Sepultura: crítica de The Mediator Between Head and Hands Must Be the Heart (2013)

Este momento teria que chegar. E finalmente chegou. Com The Mediator Between Head and Hands Must Be the Heart, seu novo disco, o Sepultura cria um ponto de ruptura perfeito. Aquele momento em que as viúvas dos Cavalera enfim vão abandonar o grupo. Aqui, eles nunca estiveram tão distantes de Max e Iggor, goste você disso ou não. Ainda bem, aliás. Quem gosta desta formação do grupo vai ser brindado com um presentaço, um disco memorável. Já quem não consegue se acostumar, lamento, vai ficar cada vez mais difícil, caso a carreira da banda se baseie neste disco daqui pra frente. Com um quilométrico título inspirado em uma frase do lendário filme Metropolis (1927), de Fritz Lang, somos brindados com uma bolacha sombria, obscura, sinistra. Mas muito pesada. Porrada pura. Isso, obviamente, sem deixar de lado a vontade de inovar, de experimentar, de mesclar novas sonoridades. Aqui tem o Sepultura de Chaos A.D.. Mas também tem o Sepultura de Roots. E muito mais.
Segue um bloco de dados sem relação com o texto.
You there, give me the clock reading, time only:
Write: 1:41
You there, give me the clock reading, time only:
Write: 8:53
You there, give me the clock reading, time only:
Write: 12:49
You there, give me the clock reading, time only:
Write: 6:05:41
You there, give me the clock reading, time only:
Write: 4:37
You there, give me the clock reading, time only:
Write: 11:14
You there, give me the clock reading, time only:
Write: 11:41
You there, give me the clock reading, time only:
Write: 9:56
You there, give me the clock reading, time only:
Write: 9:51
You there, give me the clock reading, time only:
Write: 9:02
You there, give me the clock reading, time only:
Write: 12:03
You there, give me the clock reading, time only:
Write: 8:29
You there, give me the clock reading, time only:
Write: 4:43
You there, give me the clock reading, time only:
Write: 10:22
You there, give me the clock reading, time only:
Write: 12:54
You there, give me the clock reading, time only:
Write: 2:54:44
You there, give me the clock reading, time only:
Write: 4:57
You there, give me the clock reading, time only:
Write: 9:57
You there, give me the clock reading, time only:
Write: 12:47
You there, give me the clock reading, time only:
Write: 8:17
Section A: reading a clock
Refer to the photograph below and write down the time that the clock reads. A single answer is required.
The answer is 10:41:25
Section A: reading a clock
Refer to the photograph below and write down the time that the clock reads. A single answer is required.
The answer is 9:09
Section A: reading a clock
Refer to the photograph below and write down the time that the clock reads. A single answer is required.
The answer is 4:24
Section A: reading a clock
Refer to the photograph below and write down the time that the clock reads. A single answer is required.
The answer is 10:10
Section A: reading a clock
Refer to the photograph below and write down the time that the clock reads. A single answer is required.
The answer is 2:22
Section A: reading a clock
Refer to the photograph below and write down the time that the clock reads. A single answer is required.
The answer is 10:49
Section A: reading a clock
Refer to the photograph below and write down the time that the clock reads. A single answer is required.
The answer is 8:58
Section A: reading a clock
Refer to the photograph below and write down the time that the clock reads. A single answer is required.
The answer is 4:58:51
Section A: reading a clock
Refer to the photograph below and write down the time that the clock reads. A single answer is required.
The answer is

O disco anterior, Kairos, era o Sepultura provando que ainda podia soar Sepultura. Era uma celebração ao passado, talvez uma tentativa velada (e bem-sucedida) de calar a boca dos reclamões de plantão. Já The Mediator Between Head and Hands Must Be the Heart é o Sepultura provando que pode ser mais do que o Sepultura do presente. Depois de uma breve introdução instrumental dissonante, que nada mais é do que a mistura de todas as músicas do disco tocando ao mesmo tempo, o espetáculo começa de fato com "Trauma of War", uma escolha mais do que apropriada para abrir a obra. Rápida e brutal, ela já mostra a que veio o novo baterista, o jovem e talentoso Eloy Casagrande, que detona o seu kit sem dó nem piedade. O talento do rapaz pode ser claramente sentido ainda no verdadeiro terremoto sonoro de pedais duplos de "Manipulation of Tragedy" e no "duelo" de batera com o lendário Dave Lombardo (ex-Slayer), cuja participação se dá como um interlúdio de luxo em "Obsessed". Batismo de fogo para Eloy. Se alguém tinha qualquer dúvida sobre a escolha de Eloy para erguer as baquetas que um dia foram de Iggor, elas se encerram no resumo destas três faixas.

"The Age of the Atheist", discutindo a dificuldade que as pessoas de hoje têm para acreditar em qualquer coisa, é tipicamente Sepultura, 100% de acordo com o DNA clássico da banda. Mas tem mais, muito mais. Apesar do peso, "Impending Doom" é um daqueles momentos em que a banda arrisca mais nos grooves, oferecendo uma levada slow-tempo, de afinação mais baixa e grave, enquanto a letra discute as heranças que uma geração vai deixando para a outra em um mundo que muda cada vez mais rápido. Já "The Bliss of Ignorants", uma espécie de herdeira direta de "Roots", apresenta o Sepultura novamente sem medo de explorar a sua herança brasileira, com uma percussão tribal típica da nossa sonoridade e aplicada com precisão por ninguém menos do que Fred Ortiz, baterista original dos Beastie Boys e que vem tocando com Derrick em seu projeto eletrônico Maximum Hedrum. Ao explorar esta faceta, com total influência do produtor Ross Robinson (o mesmo de Roots, leia-se), fica claro porque a banda escolheu "Da Lama ao Caos" como uma opção de cover, cantada em português pelo próprio Andreas, que deixa as guitarras já pesadas de Lúcio Maia, da Nação Zumbi, ainda mais corpulentas e venenosas.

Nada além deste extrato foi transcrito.